Dancy makes up a third of a trio of actors at the forefront of Hannibal who could each carry a show in their own right.

Laurence Fishburne plays Will’s handler, Jack Crawford. The FBI agent could have easily been little more than a stringent authority figure to keep Will in check and inevitably demand his badge and gun whilst shotgunning cholesterol medication, but FIshburne has turned Crawford into flesh and blood. The subtleties he brings to his character bring Crawford to life and are a testament to Fishburne’s status as one of the greatest contemporary screen actors.
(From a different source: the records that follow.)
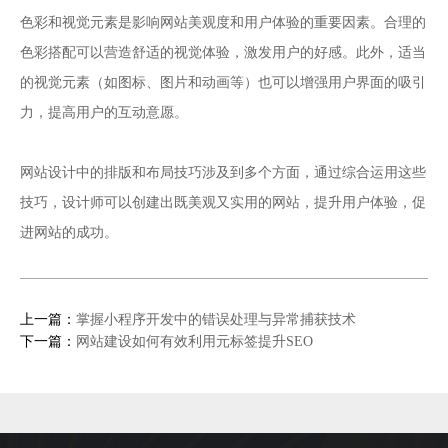
色彩和视觉元素是影响网站美观度和用户体验的重要因素。合理的
色彩搭配可以营造舒适的视觉体验，激发用户的好感。此外，适当
的视觉元素（如图标、图片和动画等）也可以增强用户界面的吸引
力，提高用户的互动意愿。
网站设计
中的排版和布局技巧涉及到多个方面，通过综合运用这些
技巧，设计师可以创建出既美观又实用的网站，提升用户体验，促
进网站的成功。
上一篇：
掌握小程序开发中的错误处理与异常捕获技术
下一篇：
网站建设如何有效利用元标签提升SEO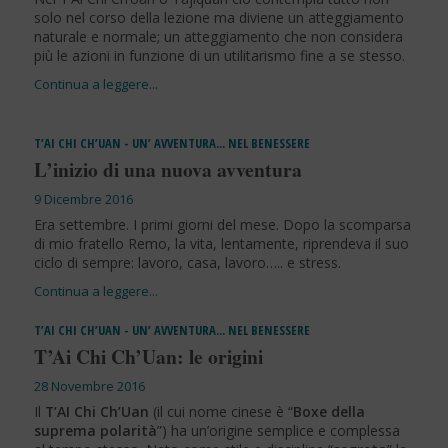
solo nel corso della lezione ma diviene un atteggiamento
naturale e normale; un atteggiamento che non considera
più le azioni in funzione di un utilitarismo fine a se stesso.
T’AI CHI CH’UAN - UN’ AVVENTURA… NEL BENESSERE
L’inizio di una nuova avventura
9 Dicembre 2016
Era settembre. I primi giorni del mese. Dopo la scomparsa
di mio fratello Remo, la vita, lentamente, riprendeva il suo
ciclo di sempre: lavoro, casa, lavoro….. e stress.
T’AI CHI CH’UAN - UN’ AVVENTURA… NEL BENESSERE
T’Ai Chi Ch’Uan: le origini
28 Novembre 2016
Il
T’AI Chi Ch’Uan
(il cui nome cinese è “
Boxe della
suprema polarità
”) ha un’origine semplice e complessa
Of course Fishburne and Dancy are both chumps because neither of their character’s names are the title of the show. That burdensome honor falls to Mads Mikkelsen, who assumes the role of Dr. Hannibal Lectre, first made famous by Anthony Hopkins in Silence of the Lambs.

In reading about the preproduction and development of the Hannibal television series I came across an interesting factoid: Mikkelsen apparently barely beat out David Tennant for the title role. Talk about dodging a bullet.

I’m sure Tennant is lovely when he’s hopping in and out of phone booths, but Mads Mikkelsen is Hannibal Lectre. The way he moves, the way he talks, everything about Mikkelsen’s performance is enthralling, so much so that the climax of an early episode was little more than an uneventful conversation between Lectre and Graham and I was still left absolutely floored.



A man who detests humanity? A man who toys with humanity? A man who longs for humanity? Mikkelsen’s Hannibal Lectre is all of them and none of them and a guy who eats people. He is definitely that. He earns his spot as the titular character with every line and leaves eager to hear what he’ll say next. If Mads Mikkelsen were the only thing right about Hannibal it would still be one of the best shows on television.

In classic NBC fashion the network almost cancelled Hannibal before finally removing its head from its ass just quick enough to take a breath, renew the best show in its lineup, and resubmerge. By the final four episodes of Hannibal’s first season I wasn’t just excited for each new episode, I was anxious. My stomach would tense up as characters confronted one another. I would sit on the edge of my seat while Hannibal talked to his psychiatrist. I would scream bloody murder at creative bowties.

Hannibal is a show of a caliber that does not exist on network television. It’s a fluke. An anomaly comprised of brilliant cast and crew that are producing something leaps and bounds ahead of anything else on NBC or any other network for that matter.

There’s a scene in the middle of season one where Will is called upon to investigate a man dead in a concert hall whose throat was cut open by a cello neck that was shoved down his throat and strung with his vocal cords. It’s an unreal image. As Will walks himself through the killer’s process he approaches the mangled mess of man and instrument and stands before hundreds of empty seats looking out at the hall before him. When he finally strikes a note on the man’s throat it emits a sound somewhere between a thick, warm cello and a violent scream of anguish.

Every facet of Hannibal works; the performances, the writing, the camerawork, the sound design, everything. Not only do you as a viewer deserve to watch something as good as Hannibal, Hannibal deserves to be watched.